Nomination di Hillary, ora duello finale con Donald

Non ha corso alle primarie né nel ruolo e, tantomeno, con la mentalità dell’outsider. E non succederà neppure nella prossima sfida col tycoon Donald Trump. Diciamoci la verità: la nomination di Hillary Clinton a candidato “dem” per le presidenziali Usa giunge tutt’altro che inaspettata. Donna e avvocato di successo, ex first lady, determinata e salda nelle passate e ben note traversie familiari, modello di riferimento per molte donne che credono nella totale emancipazione e affermazione al femminile anche in quelle aree di potere da secoli presidiate dall’uomo, Hillary si presenta all’elettore nella duplice veste di rassicurante déjà vu, poiché esponente di spicco dell’establishment americano e ideale continuatrice della politica riformista dell’uscente Obama, e di fattore d’innovazione, in quanto prima donna – nella storia degli Stati Uniti – a competere per la Casa Bianca.

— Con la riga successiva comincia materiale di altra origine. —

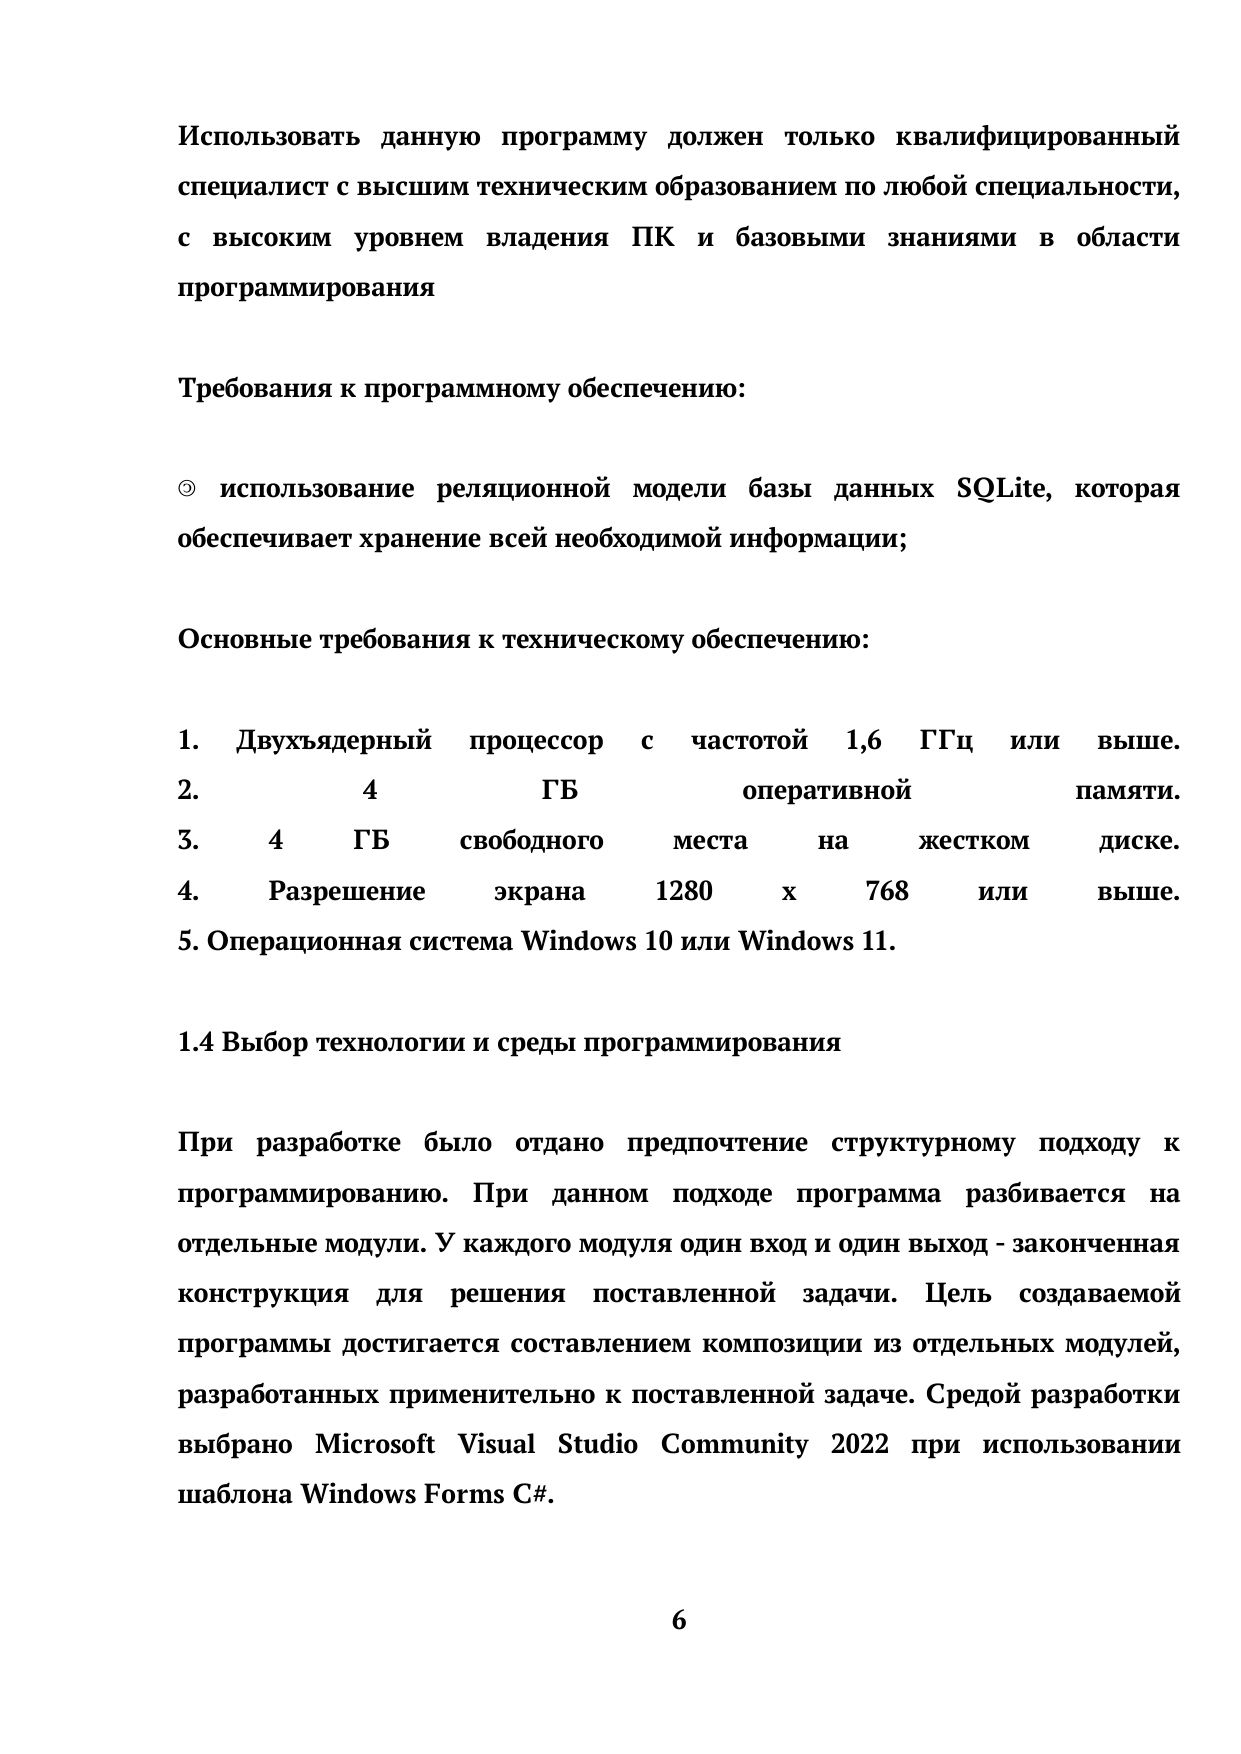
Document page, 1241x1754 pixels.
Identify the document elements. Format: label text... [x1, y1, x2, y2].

text 1.4 Выбор технологии и среды программирования [177, 1024, 1181, 1057]
text При разработке было отдано предпочтение структурному подходу к программированию. При данном подходе программа разбивается на отдельные модули. У каждого модуля один вход и один выход - законченная конструкция для решения поставленной задачи. Цель создаваемой программы достигается составлением композиции из отдельных модулей, разработанных применительно к поставленной задаче. Средой разработки выбрано Microsoft Visual Studio Community 2022 при использовании шаблона Windows Forms C#. [177, 1074, 1181, 1510]
text Использовать данную программу должен только квалифицированный специалист с высшим техническим образованием по любой специальности, с высоким уровнем владения ПК и базовыми знаниями в области программирования [177, 118, 1181, 303]
text  использование реляционной модели базы данных SQLite, которая обеспечивает хранение всей необходимой информации; [177, 420, 1181, 554]
text 1. Двухъядерный процессор с частотой 1,6 ГГц или выше. 2. 4 ГБ оперативной памяти. 3. 4 ГБ свободного места на жестком диске. 4. Разрешение экрана 1280 x 768 или выше. 5. Операционная система Windows 10 или Windows 11. [177, 672, 1181, 957]
text Требования к программному обеспечению: [177, 319, 1181, 403]
text Основные требования к техническому обеспечению: [177, 571, 1181, 655]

La sua designazione a rappresentante del partito democratico nel duello finale per la governance del Paese è stata, dunque, un verdetto annunciato, sebbene la cosa, in alcune fasi cruciali del confronto col collega Bernie Sanders, sia sembrata affatto scontata. Contrariamente agli altri candidati in corsa, relegati da uno scarso appeal al ruolo di semplici comparse, il senatore del Vermont ha dato battaglia e filo da torcere fino all’ultimo; ancora oggi, attende gli esiti definitivi della campagna politica nello Stato della California, irrilevanti – a questo punto – a modificare l’assegnazione della nomination, ma strategici – in vista della Convention del prossimo mese di luglio – per ottenere una posizione di prestigio nella rinnovata geografia di partito, magari strizzando l’occhiolino alla poltrona di vice presidente, in caso di vittoria della Clinton sul rivale repubblicano. Nel corso della competizione elettorale, molti sostenitori, in prima battuta intenzionati ad aderire al programma di giustizia sociale di Sanders, hanno poi sterzato sul pragmatismo e sull’esperienza politica di Hillary, appoggiata dai cosiddetti poteri forti e percepita come candidato con maggiori chance di prevalere sull’esplosivo e imprevedibile Trump.

Dal canto suo, il controverso magnate newyorchese continua a mietere consensi nel milieu repubblicano, avversato solo dai leader del partito, costretti a turarsi il naso e a prendere le distanze ogni qualvolta le sue dichiarazioni, come ad esempio quelle contro le minoranze ispaniche e musulmane, siano tacciate di contenuti ad alto tasso razzista. Gli elettori conservatori, invece, sembrano gradire il Trump-pensiero su temi caldi come l’immigrazione e la condotta da tenere in politica estera, né mancano di supportare il loro leader anche con un certo fervore.

La Clinton, considerata un upgrade del sistema politico tradizionalmente di casa a Washington, dovrà dunque battersi contro l’arrembante populismo conservatore dell’omologo repubblicano, vera sorpresa e autentica novità sulla scena pubblica statunitense. Il pittoresco miliardario, dallo stile ruvido e aggressivo, imbarazza i vertici del suo partito ma attrae le folle con un linguaggio chiaro e netto, mordendo le terga a tutti quelli che si oppongono alla sua visione di cosa dovrebbe essere l’America.

Nel frattempo, Hillary – già virtualmente “incoronata” da Barack Obama – chiede unità tra le fila del partito, in attesa dell’endorsement di Sanders e dei suoi sostenitori, ormai prossimo ad arrivare. Proprio la prepotente ascesa dell’impetuoso Trump e della sua politica priva di bon ton potrebbe agire da veloce coagulante fra i democratici, appianando ogni divergenza intestina in nome del bene comune.

Comunque vada, si prefigura all’orizzonte lo scontro epico tra due realtà assolutamente antitetiche, una partita che non si giocherà sulle sfumature e sulle gradazioni di tonalità, ma su una scacchiera dove i quadranti possono essere solo bianchi o neri. Senza vie di mezzo.